* Required action
Show the lines below that contain the string "output".

* Stored data entries

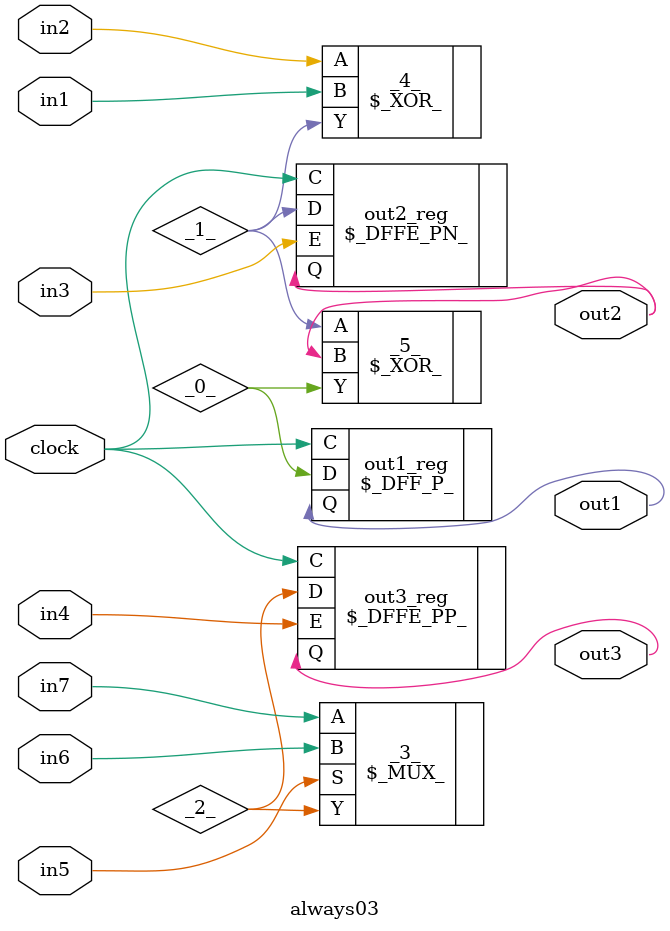
<source format=v>
/* Generated by Yosys 0.62+39 (git sha1 131911291-dirty, g++ 11.4.0-1ubuntu1~22.04.2 -Og -fPIC) */

(* top =  1  *)
(* src = "dut.sv:1.1-22.10" *)
module always03(clock, in1, in2, in3, in4, in5, in6, in7, out1, out2, out3);
  (* src = "dut.sv:3.7-3.12" *)
  input clock;
  wire clock;
  (* src = "dut.sv:3.14-3.17" *)
  input in1;
  wire in1;
  (* src = "dut.sv:3.19-3.22" *)
  input in2;
  wire in2;
  (* src = "dut.sv:3.24-3.27" *)
  input in3;
  wire in3;
  (* src = "dut.sv:3.29-3.32" *)
  input in4;
  wire in4;
  (* src = "dut.sv:3.34-3.37" *)
  input in5;
  wire in5;
  (* src = "dut.sv:3.39-3.42" *)
  input in6;
  wire in6;
  (* src = "dut.sv:3.44-3.47" *)
  input in7;
  wire in7;
  (* src = "dut.sv:4.8-4.12" *)
  output out1;
  wire out1;
  (* src = "dut.sv:4.14-4.18" *)
  output out2;
  wire out2;
  (* src = "dut.sv:4.20-4.24" *)
  output out3;
  wire out3;
  (* src = "dut.sv:7.1-20.4" *)
  wire _0_;
  (* src = "dut.sv:7.1-20.4" *)
  wire _1_;
  wire _2_;
  \$_MUX_  _3_ (
    .A(in7),
    .B(in6),
    .S(in5),
    .Y(_2_)
  );
  \$_XOR_  _4_ (
    .A(in2),
    .B(in1),
    .Y(_1_)
  );
  \$_XOR_  _5_ (
    .A(_1_),
    .B(out2),
    .Y(_0_)
  );
  (* src = "dut.sv:7.1-20.4" *)
  \$_DFF_P_  out1_reg /* _6_ */ (
    .C(clock),
    .D(_0_),
    .Q(out1)
  );
  (* src = "dut.sv:7.1-20.4" *)
  \$_DFFE_PP_  out3_reg /* _7_ */ (
    .C(clock),
    .D(_2_),
    .E(in4),
    .Q(out3)
  );
  (* src = "dut.sv:7.1-20.4" *)
  \$_DFFE_PN_  out2_reg /* _8_ */ (
    .C(clock),
    .D(_1_),
    .E(in3),
    .Q(out2)
  );
endmodule

</source>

* Solution to the problem
  output out1;
  output out2;
  output out3;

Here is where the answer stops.